---------- Records shown

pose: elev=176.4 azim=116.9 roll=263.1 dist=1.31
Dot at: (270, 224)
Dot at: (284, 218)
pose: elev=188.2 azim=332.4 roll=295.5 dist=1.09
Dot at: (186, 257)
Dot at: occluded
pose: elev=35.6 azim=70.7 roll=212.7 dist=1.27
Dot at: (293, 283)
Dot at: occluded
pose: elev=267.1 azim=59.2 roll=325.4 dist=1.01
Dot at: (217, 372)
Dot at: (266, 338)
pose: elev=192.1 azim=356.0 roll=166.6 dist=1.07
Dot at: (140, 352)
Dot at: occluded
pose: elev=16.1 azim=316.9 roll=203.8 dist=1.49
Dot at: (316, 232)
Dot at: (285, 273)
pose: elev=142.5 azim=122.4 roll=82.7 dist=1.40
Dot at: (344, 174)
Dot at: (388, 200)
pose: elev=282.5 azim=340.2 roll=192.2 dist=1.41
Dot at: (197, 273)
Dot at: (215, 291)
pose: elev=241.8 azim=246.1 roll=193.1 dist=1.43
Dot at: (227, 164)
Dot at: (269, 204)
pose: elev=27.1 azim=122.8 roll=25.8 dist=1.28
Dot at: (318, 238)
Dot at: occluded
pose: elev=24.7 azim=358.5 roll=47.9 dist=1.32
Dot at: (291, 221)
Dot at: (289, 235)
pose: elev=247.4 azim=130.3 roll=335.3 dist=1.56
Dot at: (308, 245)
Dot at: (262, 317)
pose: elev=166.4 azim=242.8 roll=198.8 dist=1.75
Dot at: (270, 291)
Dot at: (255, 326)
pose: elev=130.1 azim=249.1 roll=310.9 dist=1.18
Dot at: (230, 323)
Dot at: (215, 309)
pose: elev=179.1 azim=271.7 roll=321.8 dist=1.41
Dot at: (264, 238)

--------------------

**What this task involves:** Copy every one of the items above line for line, without changing anything.

**Written solution:**
pose: elev=176.4 azim=116.9 roll=263.1 dist=1.31
Dot at: (270, 224)
Dot at: (284, 218)
pose: elev=188.2 azim=332.4 roll=295.5 dist=1.09
Dot at: (186, 257)
Dot at: occluded
pose: elev=35.6 azim=70.7 roll=212.7 dist=1.27
Dot at: (293, 283)
Dot at: occluded
pose: elev=267.1 azim=59.2 roll=325.4 dist=1.01
Dot at: (217, 372)
Dot at: (266, 338)
pose: elev=192.1 azim=356.0 roll=166.6 dist=1.07
Dot at: (140, 352)
Dot at: occluded
pose: elev=16.1 azim=316.9 roll=203.8 dist=1.49
Dot at: (316, 232)
Dot at: (285, 273)
pose: elev=142.5 azim=122.4 roll=82.7 dist=1.40
Dot at: (344, 174)
Dot at: (388, 200)
pose: elev=282.5 azim=340.2 roll=192.2 dist=1.41
Dot at: (197, 273)
Dot at: (215, 291)
pose: elev=241.8 azim=246.1 roll=193.1 dist=1.43
Dot at: (227, 164)
Dot at: (269, 204)
pose: elev=27.1 azim=122.8 roll=25.8 dist=1.28
Dot at: (318, 238)
Dot at: occluded
pose: elev=24.7 azim=358.5 roll=47.9 dist=1.32
Dot at: (291, 221)
Dot at: (289, 235)
pose: elev=247.4 azim=130.3 roll=335.3 dist=1.56
Dot at: (308, 245)
Dot at: (262, 317)
pose: elev=166.4 azim=242.8 roll=198.8 dist=1.75
Dot at: (270, 291)
Dot at: (255, 326)
pose: elev=130.1 azim=249.1 roll=310.9 dist=1.18
Dot at: (230, 323)
Dot at: (215, 309)
pose: elev=179.1 azim=271.7 roll=321.8 dist=1.41
Dot at: (264, 238)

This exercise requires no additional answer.